На Государственную думу священник смотрел с уважением («…волостные власти, чтобы быть достойными писем члена Государственной думы, должны…») и даже с некоторой надеждой как на инструмент донесения народного голоса до ушей монарха, однако ее левый состав ненавидел. По открытии первой Государственной думы о. Илиодор говорил о ней с осторожностью, еще не зная, как покажет себя новое установление и как к нему отнесется верховная власть. О. Илиодор выражал тревогу по поводу заблуждений, царящих среди новоиспеченных депутатов. Им «кажется, что они говорят и действуют по совести, по долгу перед родиной», а на самом деле от их прежних речей «кости почивших праотцев в недрах земли стонали, а действительно истинные патриоты с боку на бок в своих гробах переворачивались…».
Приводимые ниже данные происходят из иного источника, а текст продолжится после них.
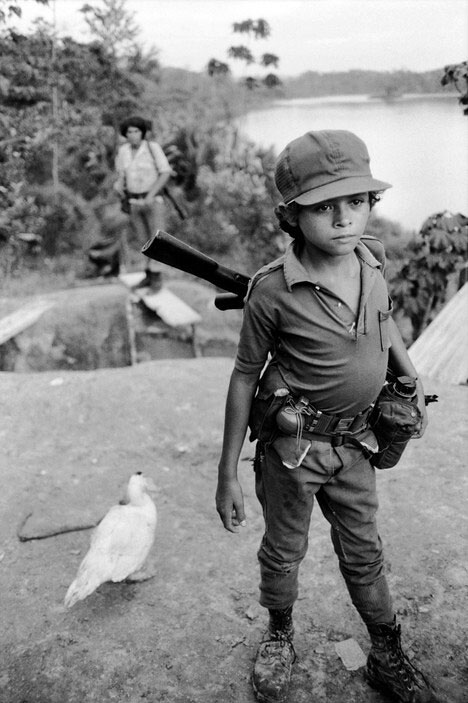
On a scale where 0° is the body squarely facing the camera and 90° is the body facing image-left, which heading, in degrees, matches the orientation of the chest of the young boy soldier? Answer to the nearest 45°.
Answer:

Но вот Дума показала свое революционное лицо, тем самым позволяя раскрыться и о. Илиодору. Теперь он не скрывал своего гнева: «Карлики и лилипуты! Они хотели добраться до Главы Государства… Безумные! они не уразумели того, что если отнимется глава, то тогда последует разложение всего тела! Безбожники развратные! Они стремились развенчать Богом венчанного, доползти до Богом превознесенного». Автор именует членов Государственной думы «изменниками, мошенниками, плутами, безбожниками, клятвопреступниками», сравнивает их с «Емельками Пугачевыми», обвиняя не только в «буесловии», но и в возбуждении фабричных рабочих.
Считая свои политические взгляды абсолютной истиной для монархического государства, о. Илиодор не терпел инакомыслящих, будь то сам монарх или кто-то из его подданных. «Черные миллионы принуждают Правительство стать на их сторону потому, что те начала, которые они проповедуют, господствовали на Руси тысячу лет, имеют за собой историю, заветы предков, а самое главное они — непреложная истина. Если так, то тут нечего лебезить пред инакодумающими, их нужно заставлять думать так, как должно. Если же они еще начнут идти против этих святых начал и надругаться над ними, то тогда их нужно бить, вешать и расстреливать».
Поэтому в борьбе со своими оппонентами, порой просто случайными обывателями, о. Илиодор не стеснялся обращаться к помощи полиции точно так же, как он действовал относительно лиц, не снявших шапку:
«Дальше я не мог слушать подлеца и крикнул на него: „Замолчи, пес вонючий! Подлец ты, негодяй! Я тебя сейчас арестую!“. Кагал закричал: „Не имеете права!“. Я ответил: „И рук не буду марать; я именем закона заставлю жандарма арестовать этого подлеца! Жандарм, сюда!“. Жиды испугались и моментально разбежались…».
«Тогда я попросил полицию разогнать сборище нечестивых поганцев, и площадь очистилась от наглого и бессовестного народа…».
Либеральный кабинет Столыпина
Не щадя даже верховной власти, о. Илиодор тем более не скупился на обличения по адресу правительства и особенно его главы:
«Первый-то министр, самый Столыпин Петр, называет верных детей погромщиками.